Based on the segmentation results of the trained algorithm, four types of indices were defined and calculated for every cross-sectional CT image for comparison with the clinical gold standards, i.e., the BEI and SCDR. The first index was defined as the ratio between the affected and unaffected limbs of the summation of the fat- and fibrosis-classified pixel numbers, as shown in Eq. 2.

$$ \frac{{P_{Fat\; in\; Affected} + P_{Fibrosis\; in\; Affected} }}{{P_{Fat\; in\; Unaffected} + P_{Fibrosis\; in\; Unaffected} }} $$
(2)

where \(P_{Fat\; in\; Affected}\) is the number of pixels classified as fat in the affected limb, \(P_{Fibrosis\; in\; Affected}\) is the number of pixels classified as fibrosis in the affected limb, \(P_{Fat\; in\; Unaffected}\) is the number of pixels classified as fat in the unaffected limb, and \(P_{Fibrosis\; in\; Unaffected}\) is the number of pixels classified as fibrosis in the unaffected limb. Technically speaking, a pixel classified as fibrosis should be reticulated only in the affected limb. Although reticulations with a honeycomb appearance are the result of lymphedema-induced microscopic inflammation in the subcutaneous layers, as described in the Introduction14,16,17, pixels classified as fibrosis were present in the unaffected limb and might be representative of subcutaneous fat septa or superficial fascia67. However, for notation uniformity, these pixels are denoted as \(P_{Fibrosis\; in\; Unaffected}\).

The second index was defined as the difference between the number of pixels classified as fibrosis between the affected and unaffected limbs divided by the number of pixels in the unaffected limb, as shown in Eq. (3).

$$ \frac{{P_{Fibrosis\; in\; Affected} - P_{Fibrosis\; in\; Unaffected} }}{{P_{Limb\; in\; Unaffected\;} }} $$
(3)

where \(P_{Limb\; in\; Unaffected}\) is the total number of pixels classified as skin, muscle/water, fat, or fibrosis in the unaffected limb.

The third index was defined as the ratio of the number of pixels classified as fibrosis in the affected and unaffected limbs, as shown in Eq. (4).

$$ \frac{{P_{Fibrosis\; in\; Affected} }}{{P_{Fibrosis\; in\; Unaffected} }} $$
(4)

The fourth index was defined as the sum of all the pixels classified as fibrosis in the affected limb of one patient, as shown in Eq. (5).

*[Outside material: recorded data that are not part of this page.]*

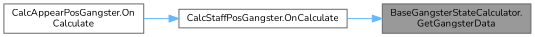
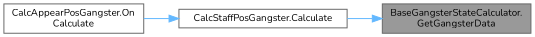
  digraph {
    fontname=Nunito
    rankdir=RL
    node [color=grey40 fillcolor=white fontname=Nunito fontsize=10 shape=box style=filled]
    edge [color=steelblue1 dir=back fontname=Nunito fontsize=10 labelfontname=Helvetica labelfontsize=10 style=solid]
    n1 [color=gray40 fillcolor=grey60 fontcolor=black height=0.2 label="BaseGangsterStateCalculator.\lGetGangsterData" width=0.4]
-   n2 [height=0.2 label="CalcStaffPosGangster.OnCalculate" width=0.4]
+   n2 [height=0.2 label="CalcStaffPosGangster.Calculate" width=0.4]
    n3 [height=0.2 label="CalcAppearPosGangster.On\lCalculate" width=0.4]
    n1 -> n2
    n2 -> n3
  }
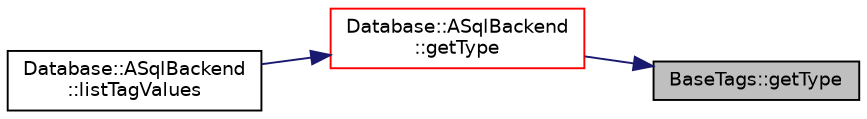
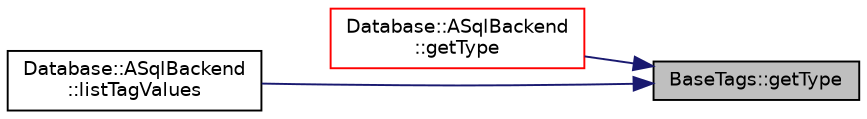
  digraph {
    rankdir=RL
    node [color=black fillcolor=white fontname=Helvetica fontsize=10 shape=record style=filled]
    edge [color=midnightblue dir=back fontname=Helvetica fontsize=10 labelfontname=Helvetica labelfontsize=10 style=solid]
    n1 [fillcolor=grey75 fontcolor=black height=0.2 label="BaseTags::getType" width=0.4]
    n2 [color=red height=0.2 label="Database::ASqlBackend\l::getType" width=0.4]
    n3 [height=0.2 label="Database::ASqlBackend\l::listTagValues" width=0.4]
    n1 -> n2
-   n2 -> n3
+   n1 -> n3
  }
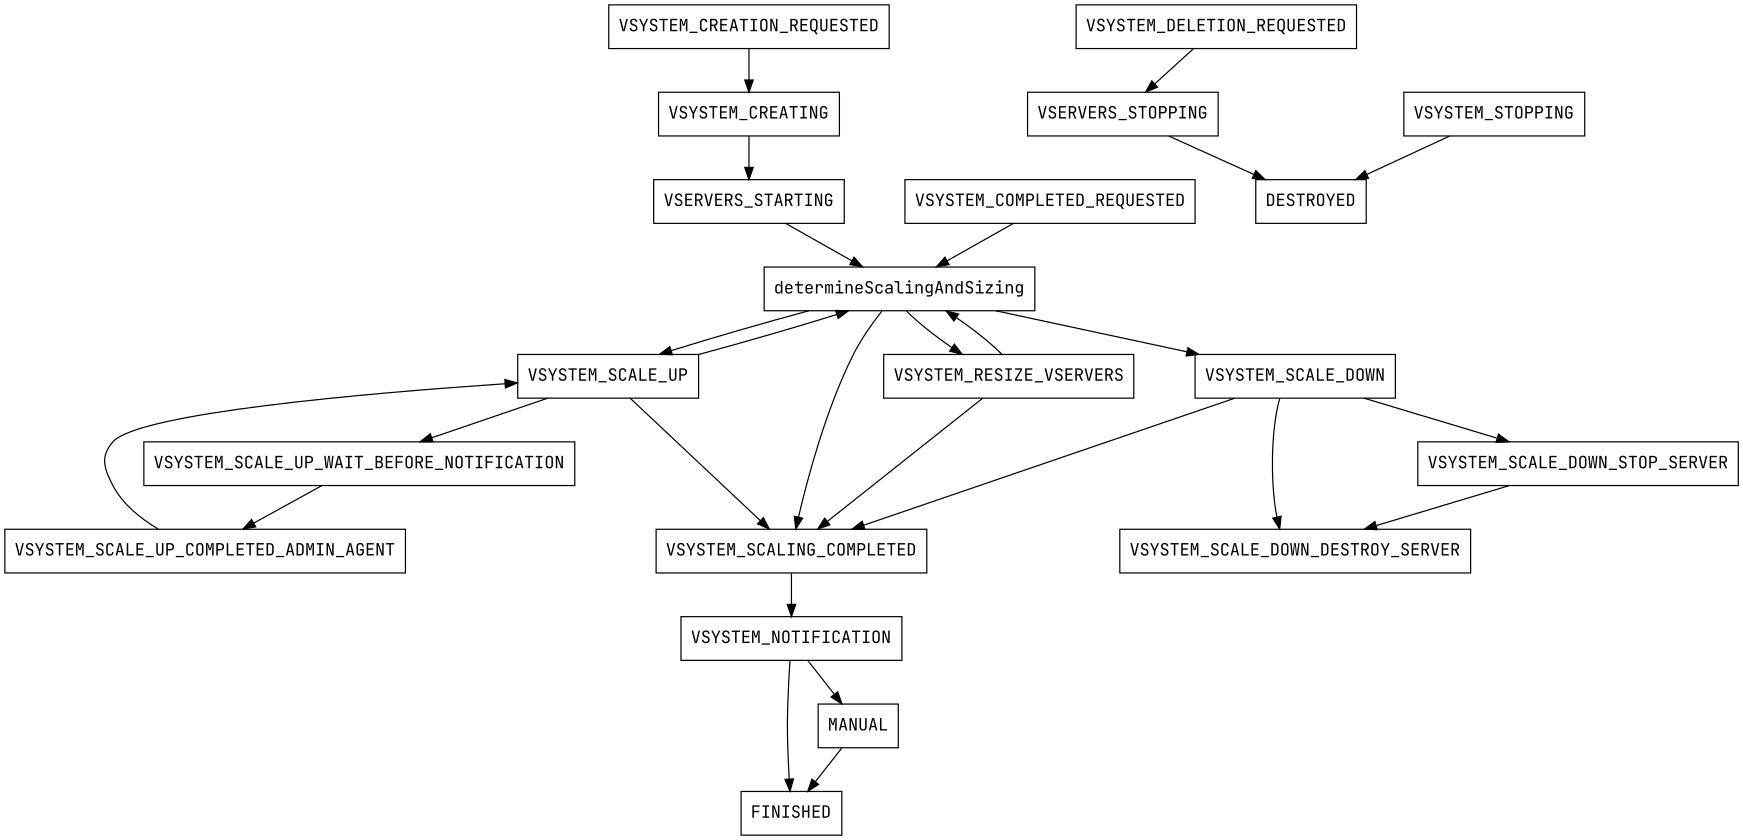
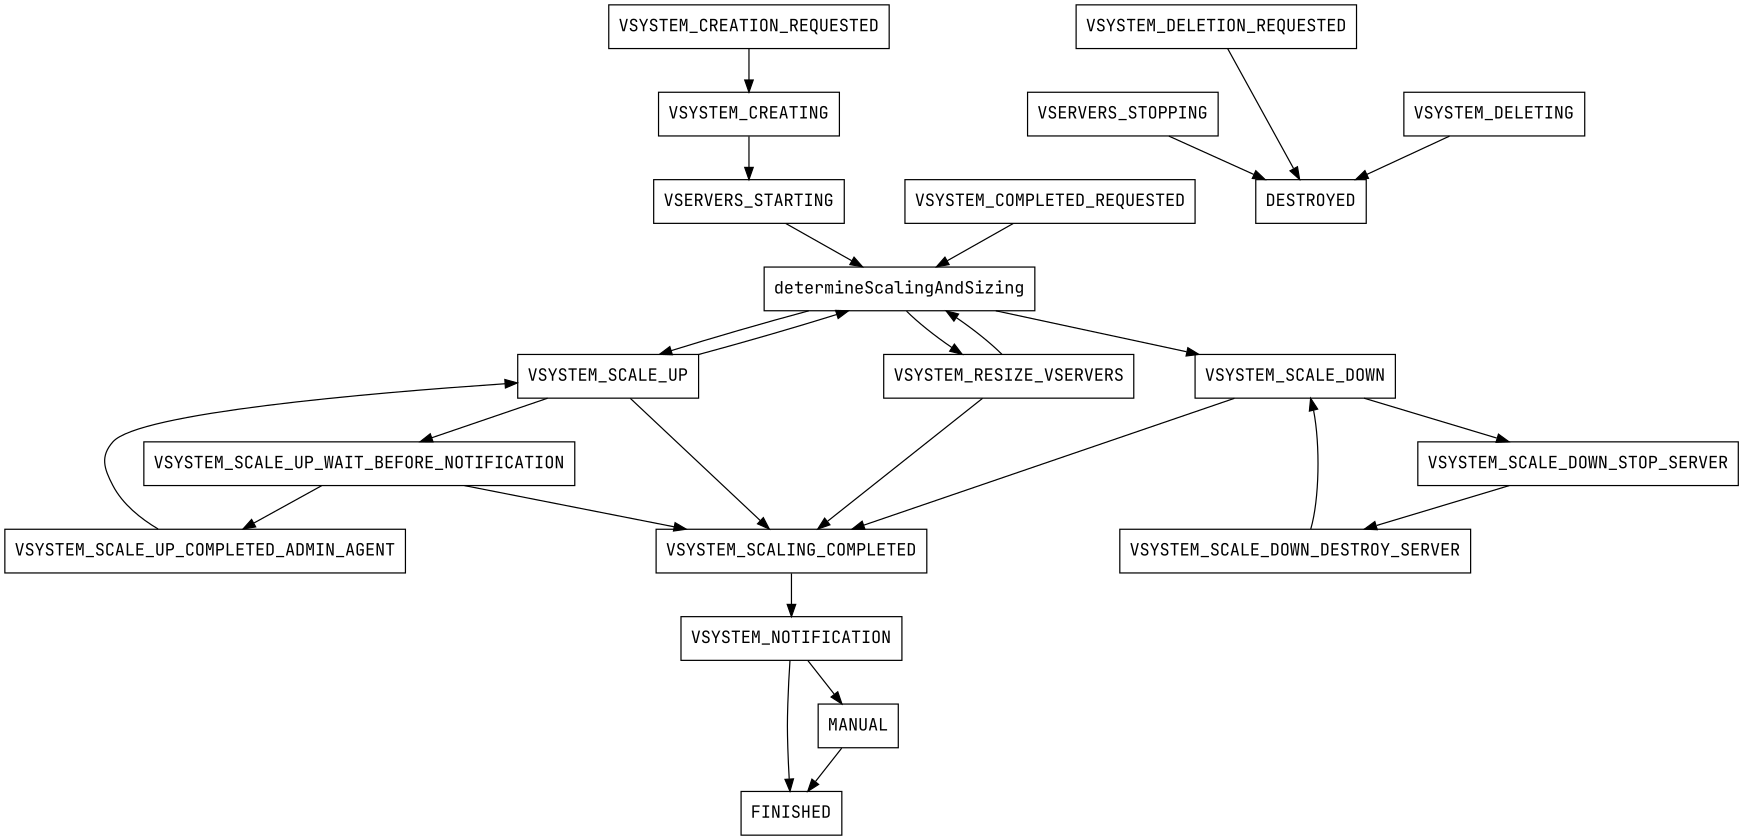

$$ \Sigma P_{Fibrosis\; in\; Affected} $$
(5)

Statistical analysis

The sample size was calculated using Power Analysis and Sample Size Software, version 11.0. (PASS, NCSS Statistical Software, Kaysville, UT, USA: https://www.ncss.com/software/pass/). For two correlation analyses, a power of 0.80, an α of 0.05, an R0 (baseline correlation) of 0, and an R1 (alternative correlation) of 0.5 were chosen based on data reported by Koo et al.21. The estimated minimum sample size was 2970. Considering that image processing-based trials are well controlled, the likelihood of midterm dropout was expected to be very low. Allowing for a dropout ratio of 5%, 30 patients were required. Two-sided statistical analyses were conducted using the Statistical Package for the Social Sciences, version 24 (SPSS, Inc., Chicago, USA). Normality verification was performed using the Kolmogorov–Smirnov test. To remove the linear effect derived from interstitial fluid (BEI) or limb swelling (SCDR), the four indices were compared with the BEI and SCDR using partial correlation analysis. If a normal distribution was not verified, the data were analyzed after log transformation. A small positive number was added prior to the log transformation if the values were negative71.